▶ **Records for the task**:

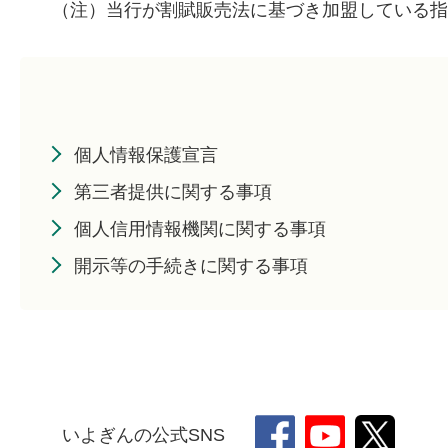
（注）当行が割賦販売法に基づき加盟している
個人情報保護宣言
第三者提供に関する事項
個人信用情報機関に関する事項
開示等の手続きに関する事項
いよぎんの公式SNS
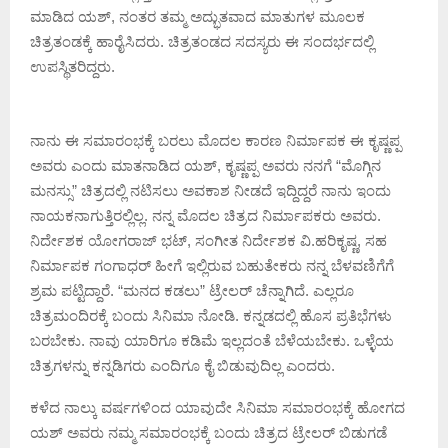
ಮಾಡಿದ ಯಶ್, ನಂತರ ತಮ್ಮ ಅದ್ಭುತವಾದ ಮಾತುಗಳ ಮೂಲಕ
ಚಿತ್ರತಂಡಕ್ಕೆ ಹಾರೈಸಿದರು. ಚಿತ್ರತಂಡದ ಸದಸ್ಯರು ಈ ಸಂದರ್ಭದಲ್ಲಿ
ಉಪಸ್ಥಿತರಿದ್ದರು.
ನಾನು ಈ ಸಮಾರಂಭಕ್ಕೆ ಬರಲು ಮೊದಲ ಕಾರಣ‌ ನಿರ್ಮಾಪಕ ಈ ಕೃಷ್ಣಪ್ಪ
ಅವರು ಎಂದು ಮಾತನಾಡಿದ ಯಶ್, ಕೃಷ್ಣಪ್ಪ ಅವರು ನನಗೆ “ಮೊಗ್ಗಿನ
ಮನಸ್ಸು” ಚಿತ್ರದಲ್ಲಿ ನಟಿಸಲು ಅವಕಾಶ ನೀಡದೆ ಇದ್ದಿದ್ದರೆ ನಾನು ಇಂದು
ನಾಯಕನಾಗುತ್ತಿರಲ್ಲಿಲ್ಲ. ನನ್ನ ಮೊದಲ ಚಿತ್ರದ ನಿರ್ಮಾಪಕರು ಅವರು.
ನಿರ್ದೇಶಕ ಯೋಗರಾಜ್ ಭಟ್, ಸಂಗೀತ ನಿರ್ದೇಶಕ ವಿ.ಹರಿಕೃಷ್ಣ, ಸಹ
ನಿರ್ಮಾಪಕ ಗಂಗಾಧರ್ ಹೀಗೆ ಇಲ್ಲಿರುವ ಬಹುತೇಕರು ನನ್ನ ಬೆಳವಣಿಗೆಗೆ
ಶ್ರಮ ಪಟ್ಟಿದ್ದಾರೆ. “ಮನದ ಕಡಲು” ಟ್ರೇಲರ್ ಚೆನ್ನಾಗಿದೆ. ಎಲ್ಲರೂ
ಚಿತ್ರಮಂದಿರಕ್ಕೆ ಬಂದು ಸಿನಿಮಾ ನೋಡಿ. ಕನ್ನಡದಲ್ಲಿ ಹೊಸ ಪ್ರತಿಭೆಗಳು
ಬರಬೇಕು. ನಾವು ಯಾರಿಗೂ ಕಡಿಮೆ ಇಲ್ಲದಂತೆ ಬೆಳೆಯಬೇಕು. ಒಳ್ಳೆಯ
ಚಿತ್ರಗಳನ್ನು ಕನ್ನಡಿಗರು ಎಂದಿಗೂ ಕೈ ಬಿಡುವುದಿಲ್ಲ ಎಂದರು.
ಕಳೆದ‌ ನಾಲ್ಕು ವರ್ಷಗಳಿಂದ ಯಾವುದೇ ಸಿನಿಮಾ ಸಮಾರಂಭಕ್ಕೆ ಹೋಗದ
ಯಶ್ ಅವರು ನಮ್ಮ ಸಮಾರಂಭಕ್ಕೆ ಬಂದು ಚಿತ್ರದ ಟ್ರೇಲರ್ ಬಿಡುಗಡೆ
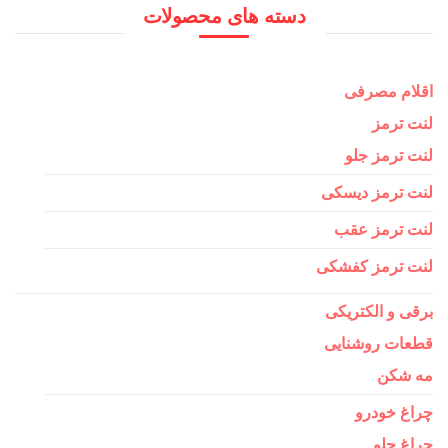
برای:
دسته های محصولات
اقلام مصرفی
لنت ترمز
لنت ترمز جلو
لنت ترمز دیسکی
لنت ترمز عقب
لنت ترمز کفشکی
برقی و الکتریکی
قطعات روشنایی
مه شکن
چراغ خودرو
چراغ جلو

▶ **Task instructions**: Omit the pictures and repeat the rest of the listing verbatim.

▶ **Solved exercise**:
（注）当行が割賦販売法に基づき加盟している
個人情報保護宣言
第三者提供に関する事項
個人信用情報機関に関する事項
開示等の手続きに関する事項
いよぎんの公式SNS
ಮಾಡಿದ ಯಶ್, ನಂತರ ತಮ್ಮ ಅದ್ಭುತವಾದ ಮಾತುಗಳ ಮೂಲಕ
ಚಿತ್ರತಂಡಕ್ಕೆ ಹಾರೈಸಿದರು. ಚಿತ್ರತಂಡದ ಸದಸ್ಯರು ಈ ಸಂದರ್ಭದಲ್ಲಿ
ಉಪಸ್ಥಿತರಿದ್ದರು.
ನಾನು ಈ ಸಮಾರಂಭಕ್ಕೆ ಬರಲು ಮೊದಲ ಕಾರಣ‌ ನಿರ್ಮಾಪಕ ಈ ಕೃಷ್ಣಪ್ಪ
ಅವರು ಎಂದು ಮಾತನಾಡಿದ ಯಶ್, ಕೃಷ್ಣಪ್ಪ ಅವರು ನನಗೆ “ಮೊಗ್ಗಿನ
ಮನಸ್ಸು” ಚಿತ್ರದಲ್ಲಿ ನಟಿಸಲು ಅವಕಾಶ ನೀಡದೆ ಇದ್ದಿದ್ದರೆ ನಾನು ಇಂದು
ನಾಯಕನಾಗುತ್ತಿರಲ್ಲಿಲ್ಲ. ನನ್ನ ಮೊದಲ ಚಿತ್ರದ ನಿರ್ಮಾಪಕರು ಅವರು.
ನಿರ್ದೇಶಕ ಯೋಗರಾಜ್ ಭಟ್, ಸಂಗೀತ ನಿರ್ದೇಶಕ ವಿ.ಹರಿಕೃಷ್ಣ, ಸಹ
ನಿರ್ಮಾಪಕ ಗಂಗಾಧರ್ ಹೀಗೆ ಇಲ್ಲಿರುವ ಬಹುತೇಕರು ನನ್ನ ಬೆಳವಣಿಗೆಗೆ
ಶ್ರಮ ಪಟ್ಟಿದ್ದಾರೆ. “ಮನದ ಕಡಲು” ಟ್ರೇಲರ್ ಚೆನ್ನಾಗಿದೆ. ಎಲ್ಲರೂ
ಚಿತ್ರಮಂದಿರಕ್ಕೆ ಬಂದು ಸಿನಿಮಾ ನೋಡಿ. ಕನ್ನಡದಲ್ಲಿ ಹೊಸ ಪ್ರತಿಭೆಗಳು
ಬರಬೇಕು. ನಾವು ಯಾರಿಗೂ ಕಡಿಮೆ ಇಲ್ಲದಂತೆ ಬೆಳೆಯಬೇಕು. ಒಳ್ಳೆಯ
ಚಿತ್ರಗಳನ್ನು ಕನ್ನಡಿಗರು ಎಂದಿಗೂ ಕೈ ಬಿಡುವುದಿಲ್ಲ ಎಂದರು.
ಕಳೆದ‌ ನಾಲ್ಕು ವರ್ಷಗಳಿಂದ ಯಾವುದೇ ಸಿನಿಮಾ ಸಮಾರಂಭಕ್ಕೆ ಹೋಗದ
ಯಶ್ ಅವರು ನಮ್ಮ ಸಮಾರಂಭಕ್ಕೆ ಬಂದು ಚಿತ್ರದ ಟ್ರೇಲರ್ ಬಿಡುಗಡೆ
برای:
دسته های محصولات
اقلام مصرفی
لنت ترمز
لنت ترمز جلو
لنت ترمز دیسکی
لنت ترمز عقب
لنت ترمز کفشکی
برقی و الکتریکی
قطعات روشنایی
مه شکن
چراغ خودرو
چراغ جلو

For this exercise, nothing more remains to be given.